Making LLMs safer for health care support

This is a hard, perhaps impossible, problem to fix as it stands. Limbic are having a go a it.

Reading: The Limbic Layer: Transforming Large Language Models (LLMs) into Clinical Mental Health Experts, PsyArXive Pre-print, 26 August 2025.

Limbic have a Class IIa medical device for psychological assessment, and are also looking into supporting mental health via CBT exercises delivered with an LLM involved.

That doesn’t sound like a great idea, but they way they’ve gone about it holds promise:

Uploaded image
Figure 1 from the paper showing flagging, and then (presumably) annotation and RAG on top of a user’s message before an LLM generates a response.

As Ross Harper, their CEO, put it in an interview: “you don’t want a language model, implicitly, making decisions. It’s not ready.”
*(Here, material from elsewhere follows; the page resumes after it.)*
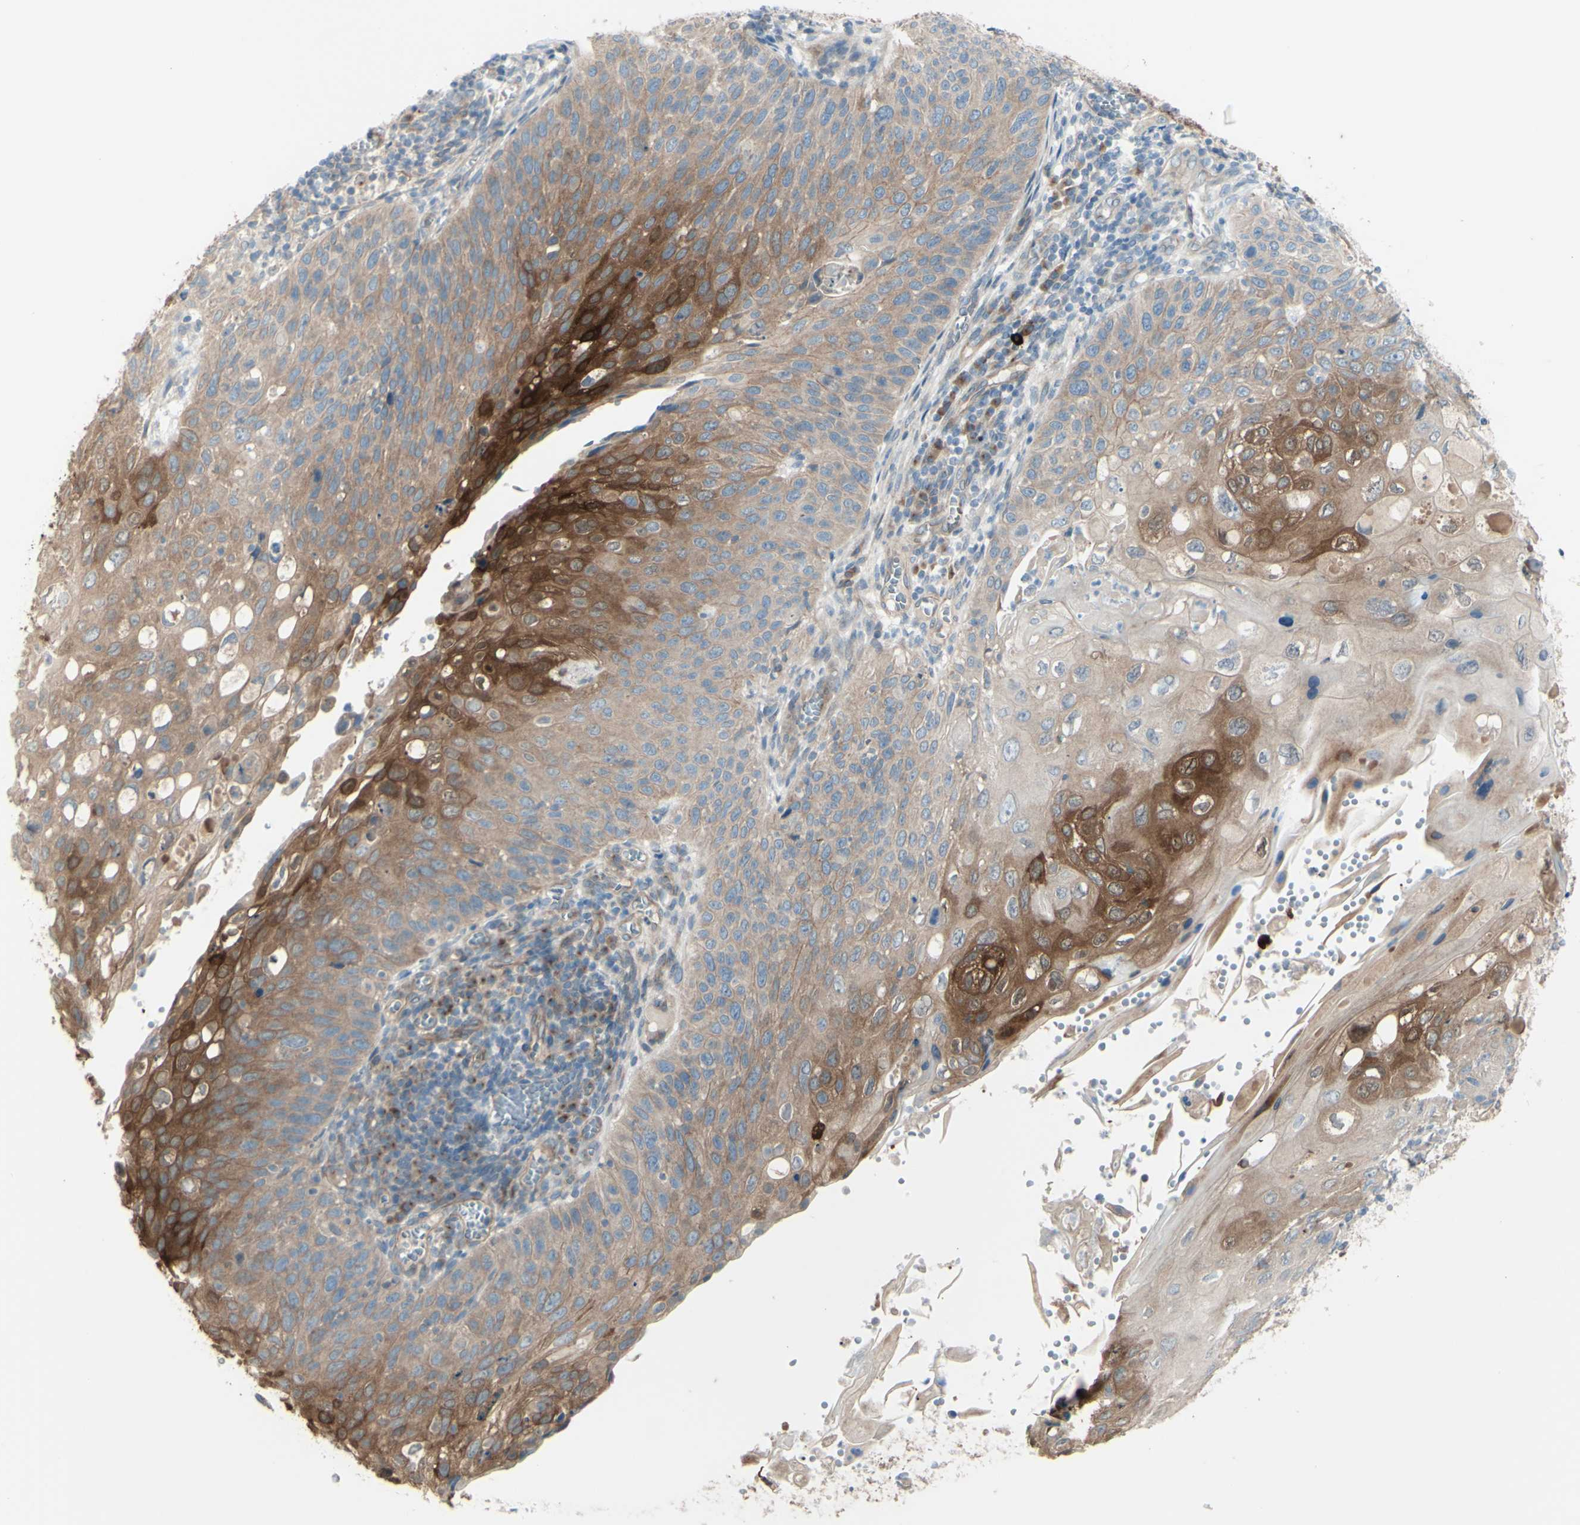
{"staining": {"intensity": "strong", "quantity": ">75%", "location": "cytoplasmic/membranous"}, "tissue": "cervical cancer", "cell_type": "Tumor cells", "image_type": "cancer", "snomed": [{"axis": "morphology", "description": "Squamous cell carcinoma, NOS"}, {"axis": "topography", "description": "Cervix"}], "caption": "Brown immunohistochemical staining in human cervical cancer reveals strong cytoplasmic/membranous positivity in about >75% of tumor cells. Immunohistochemistry (ihc) stains the protein in brown and the nuclei are stained blue.", "gene": "LRRK1", "patient": {"sex": "female", "age": 70}}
What you do instead is have decisions taken by a set of more traditional machine learning models, plus presumably some flagging around the content in and out.  You let the LLM do what it’s good at: generating natural sounding conversation.

To show how hard this problem is consider that 17 CBT therapists assessed the output of the system and compared it to output from a standard prompted consumer LLM. Even with all that extra machinery, only 15 out of 17 therapists thought the Limbic system was less harmful than the LLM alone (15 out of 17 is great, but I wonder what the other 2 thought). So even sophisticated guard-rails don't get you 100% there.

It’d be wonderful to see more details around the clinical models, such as what they are, what they do.